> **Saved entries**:
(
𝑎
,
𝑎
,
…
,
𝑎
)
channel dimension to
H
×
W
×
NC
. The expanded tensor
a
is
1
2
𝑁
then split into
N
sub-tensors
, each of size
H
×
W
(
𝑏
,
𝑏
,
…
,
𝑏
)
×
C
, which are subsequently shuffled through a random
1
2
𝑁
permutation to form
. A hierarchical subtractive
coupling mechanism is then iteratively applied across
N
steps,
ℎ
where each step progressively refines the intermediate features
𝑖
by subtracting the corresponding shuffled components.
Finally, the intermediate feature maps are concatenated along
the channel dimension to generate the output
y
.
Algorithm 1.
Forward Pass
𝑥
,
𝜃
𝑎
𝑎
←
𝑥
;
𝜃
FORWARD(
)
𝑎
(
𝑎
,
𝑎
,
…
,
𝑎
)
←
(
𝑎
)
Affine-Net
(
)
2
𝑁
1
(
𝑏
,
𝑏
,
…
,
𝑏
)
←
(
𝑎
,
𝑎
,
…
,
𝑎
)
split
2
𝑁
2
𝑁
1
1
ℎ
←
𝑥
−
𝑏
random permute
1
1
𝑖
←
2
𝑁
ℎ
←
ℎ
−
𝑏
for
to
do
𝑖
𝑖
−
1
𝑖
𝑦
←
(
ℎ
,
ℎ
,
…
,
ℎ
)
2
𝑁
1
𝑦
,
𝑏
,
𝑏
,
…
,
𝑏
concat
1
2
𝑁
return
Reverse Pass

> **Try it**: Output the entries above exactly, please, with nothing dropped.

> **Reply to the task**:
(
𝑎
,
𝑎
,
…
,
𝑎
)
channel dimension to
H
×
W
×
NC
. The expanded tensor
a
is
1
2
𝑁
then split into
N
sub-tensors
, each of size
H
×
W
(
𝑏
,
𝑏
,
…
,
𝑏
)
×
C
, which are subsequently shuffled through a random
1
2
𝑁
permutation to form
. A hierarchical subtractive
coupling mechanism is then iteratively applied across
N
steps,
ℎ
where each step progressively refines the intermediate features
𝑖
by subtracting the corresponding shuffled components.
Finally, the intermediate feature maps are concatenated along
the channel dimension to generate the output
y
.
Algorithm 1.
Forward Pass
𝑥
,
𝜃
𝑎
𝑎
←
𝑥
;
𝜃
FORWARD(
)
𝑎
(
𝑎
,
𝑎
,
…
,
𝑎
)
←
(
𝑎
)
Affine-Net
(
)
2
𝑁
1
(
𝑏
,
𝑏
,
…
,
𝑏
)
←
(
𝑎
,
𝑎
,
…
,
𝑎
)
split
2
𝑁
2
𝑁
1
1
ℎ
←
𝑥
−
𝑏
random permute
1
1
𝑖
←
2
𝑁
ℎ
←
ℎ
−
𝑏
for
to
do
𝑖
𝑖
−
1
𝑖
𝑦
←
(
ℎ
,
ℎ
,
…
,
ℎ
)
2
𝑁
1
𝑦
,
𝑏
,
𝑏
,
…
,
𝑏
concat
1
2
𝑁
return
Reverse Pass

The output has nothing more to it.